From the entries that follow, extract each line holding the string "avec".

(Saved entries)
%%
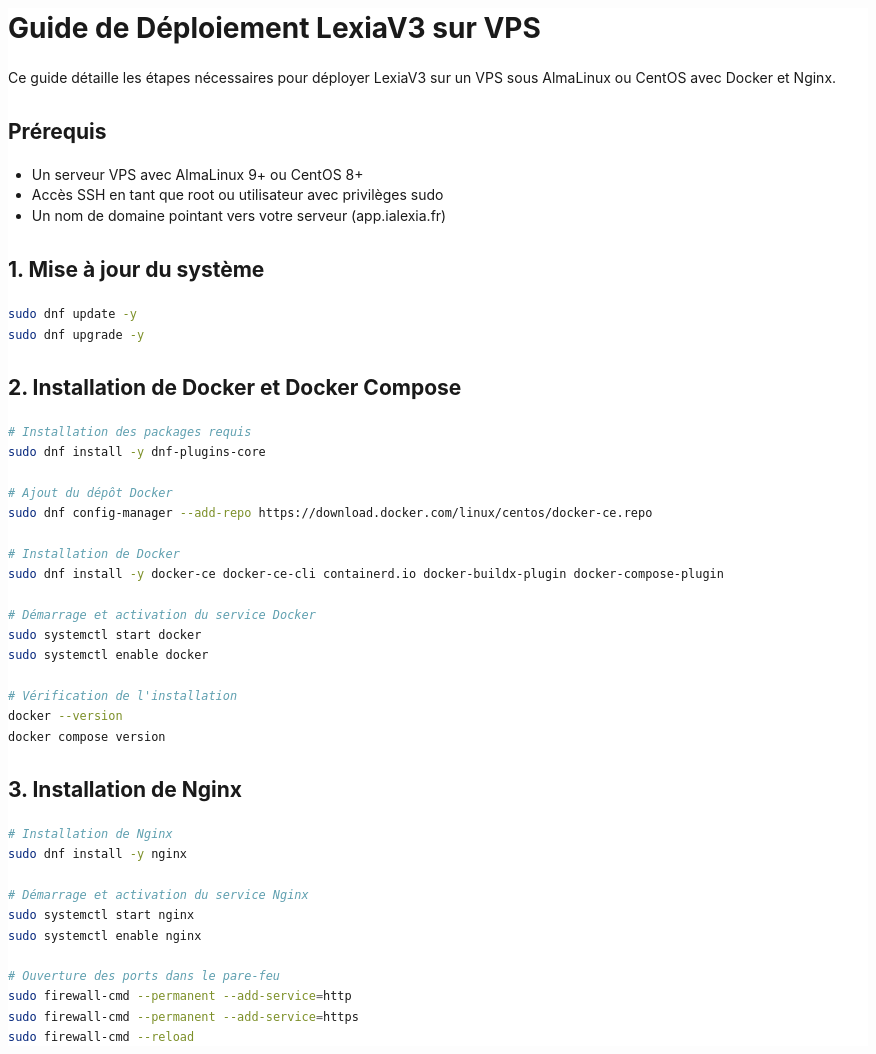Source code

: # Guide de Déploiement LexiaV3 sur VPS

Ce guide détaille les étapes nécessaires pour déployer LexiaV3 sur un VPS sous AlmaLinux ou CentOS avec Docker et Nginx.

## Prérequis

- Un serveur VPS avec AlmaLinux 9+ ou CentOS 8+
- Accès SSH en tant que root ou utilisateur avec privilèges sudo
- Un nom de domaine pointant vers votre serveur (app.ialexia.fr)

## 1. Mise à jour du système

```bash
sudo dnf update -y
sudo dnf upgrade -y
```

## 2. Installation de Docker et Docker Compose

```bash
# Installation des packages requis
sudo dnf install -y dnf-plugins-core

# Ajout du dépôt Docker
sudo dnf config-manager --add-repo https://download.docker.com/linux/centos/docker-ce.repo

# Installation de Docker
sudo dnf install -y docker-ce docker-ce-cli containerd.io docker-buildx-plugin docker-compose-plugin

# Démarrage et activation du service Docker
sudo systemctl start docker
sudo systemctl enable docker

# Vérification de l'installation
docker --version
docker compose version
```

## 3. Installation de Nginx

```bash
# Installation de Nginx
sudo dnf install -y nginx

# Démarrage et activation du service Nginx
sudo systemctl start nginx
sudo systemctl enable nginx

# Ouverture des ports dans le pare-feu
sudo firewall-cmd --permanent --add-service=http
sudo firewall-cmd --permanent --add-service=https
sudo firewall-cmd --reload
```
%%
Response to this exercise:
Ce guide détaille les étapes nécessaires pour déployer LexiaV3 sur un VPS sous AlmaLinux ou CentOS avec Docker et Nginx.
- Un serveur VPS avec AlmaLinux 9+ ou CentOS 8+
- Accès SSH en tant que root ou utilisateur avec privilèges sudo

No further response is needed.